From the entries below, gather each line containing the word "KiCad".

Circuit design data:
Segment Open
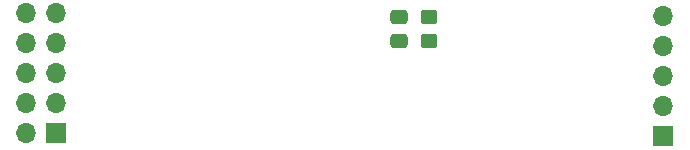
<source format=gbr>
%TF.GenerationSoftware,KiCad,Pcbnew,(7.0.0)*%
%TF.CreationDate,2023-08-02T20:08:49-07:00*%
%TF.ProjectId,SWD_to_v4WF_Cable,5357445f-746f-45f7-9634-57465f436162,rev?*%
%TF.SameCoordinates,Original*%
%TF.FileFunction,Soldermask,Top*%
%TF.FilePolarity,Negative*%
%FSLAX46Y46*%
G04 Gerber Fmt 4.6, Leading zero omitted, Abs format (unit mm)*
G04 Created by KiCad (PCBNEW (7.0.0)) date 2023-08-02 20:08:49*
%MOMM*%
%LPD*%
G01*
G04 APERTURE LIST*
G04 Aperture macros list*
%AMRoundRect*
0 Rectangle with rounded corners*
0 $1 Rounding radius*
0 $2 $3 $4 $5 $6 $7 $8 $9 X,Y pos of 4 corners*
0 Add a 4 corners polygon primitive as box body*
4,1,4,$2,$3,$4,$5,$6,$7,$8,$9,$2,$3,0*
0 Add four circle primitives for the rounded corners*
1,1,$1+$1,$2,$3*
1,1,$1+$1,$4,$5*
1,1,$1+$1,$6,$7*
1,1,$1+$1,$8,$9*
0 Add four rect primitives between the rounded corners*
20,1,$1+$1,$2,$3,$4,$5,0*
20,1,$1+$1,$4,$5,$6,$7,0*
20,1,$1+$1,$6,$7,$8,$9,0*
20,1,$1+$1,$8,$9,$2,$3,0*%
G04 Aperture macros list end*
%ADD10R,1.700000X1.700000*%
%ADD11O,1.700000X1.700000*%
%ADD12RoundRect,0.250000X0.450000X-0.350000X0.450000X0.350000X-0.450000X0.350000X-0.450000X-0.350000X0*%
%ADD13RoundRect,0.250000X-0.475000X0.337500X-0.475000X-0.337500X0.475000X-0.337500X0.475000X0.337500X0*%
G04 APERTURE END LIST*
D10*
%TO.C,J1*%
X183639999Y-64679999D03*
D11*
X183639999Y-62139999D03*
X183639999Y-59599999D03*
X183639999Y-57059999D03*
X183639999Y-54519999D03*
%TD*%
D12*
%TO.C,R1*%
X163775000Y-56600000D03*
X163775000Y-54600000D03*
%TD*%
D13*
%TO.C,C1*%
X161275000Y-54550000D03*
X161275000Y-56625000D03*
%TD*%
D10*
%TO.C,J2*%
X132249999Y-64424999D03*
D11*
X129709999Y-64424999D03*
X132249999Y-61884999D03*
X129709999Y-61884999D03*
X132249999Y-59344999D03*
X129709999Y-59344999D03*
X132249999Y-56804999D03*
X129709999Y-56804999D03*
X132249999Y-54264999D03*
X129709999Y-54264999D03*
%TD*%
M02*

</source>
Segment Closed
Segment Open
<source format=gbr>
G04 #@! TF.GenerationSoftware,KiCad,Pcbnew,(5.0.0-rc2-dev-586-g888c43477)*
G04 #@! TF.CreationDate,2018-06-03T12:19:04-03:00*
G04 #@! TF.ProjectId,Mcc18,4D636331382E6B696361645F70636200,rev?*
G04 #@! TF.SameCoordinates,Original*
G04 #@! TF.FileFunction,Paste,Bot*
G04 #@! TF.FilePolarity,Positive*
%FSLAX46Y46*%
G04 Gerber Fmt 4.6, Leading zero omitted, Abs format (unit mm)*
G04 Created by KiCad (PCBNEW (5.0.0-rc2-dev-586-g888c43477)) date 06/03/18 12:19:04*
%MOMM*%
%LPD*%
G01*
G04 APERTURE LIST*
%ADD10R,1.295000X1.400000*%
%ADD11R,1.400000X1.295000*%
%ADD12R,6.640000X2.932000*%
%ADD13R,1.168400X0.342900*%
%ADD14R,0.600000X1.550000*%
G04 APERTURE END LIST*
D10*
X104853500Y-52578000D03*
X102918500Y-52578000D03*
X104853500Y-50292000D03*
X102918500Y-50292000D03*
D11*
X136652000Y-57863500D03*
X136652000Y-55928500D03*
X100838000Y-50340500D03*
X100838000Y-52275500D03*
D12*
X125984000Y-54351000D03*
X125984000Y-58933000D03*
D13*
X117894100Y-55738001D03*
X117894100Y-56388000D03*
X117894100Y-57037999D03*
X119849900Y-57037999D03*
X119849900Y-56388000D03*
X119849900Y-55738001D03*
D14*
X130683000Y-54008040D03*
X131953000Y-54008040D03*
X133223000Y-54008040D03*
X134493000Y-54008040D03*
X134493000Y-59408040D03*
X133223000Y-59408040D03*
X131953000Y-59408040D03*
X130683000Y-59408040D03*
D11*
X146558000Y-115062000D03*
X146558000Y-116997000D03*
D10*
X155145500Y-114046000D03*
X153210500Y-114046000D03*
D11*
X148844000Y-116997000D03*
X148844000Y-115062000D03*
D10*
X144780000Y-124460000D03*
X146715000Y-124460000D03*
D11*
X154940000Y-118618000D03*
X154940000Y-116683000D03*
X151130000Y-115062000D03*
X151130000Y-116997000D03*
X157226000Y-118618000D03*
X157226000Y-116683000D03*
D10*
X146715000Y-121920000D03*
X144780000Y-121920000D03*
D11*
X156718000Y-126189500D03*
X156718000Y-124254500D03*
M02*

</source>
Segment Closed
▶ **REPLY**
%TF.GenerationSoftware,KiCad,Pcbnew,(7.0.0)*%
G04 Created by KiCad (PCBNEW (7.0.0)) date 2023-08-02 20:08:49*
G04 #@! TF.GenerationSoftware,KiCad,Pcbnew,(5.0.0-rc2-dev-586-g888c43477)*
G04 Created by KiCad (PCBNEW (5.0.0-rc2-dev-586-g888c43477)) date 06/03/18 12:19:04*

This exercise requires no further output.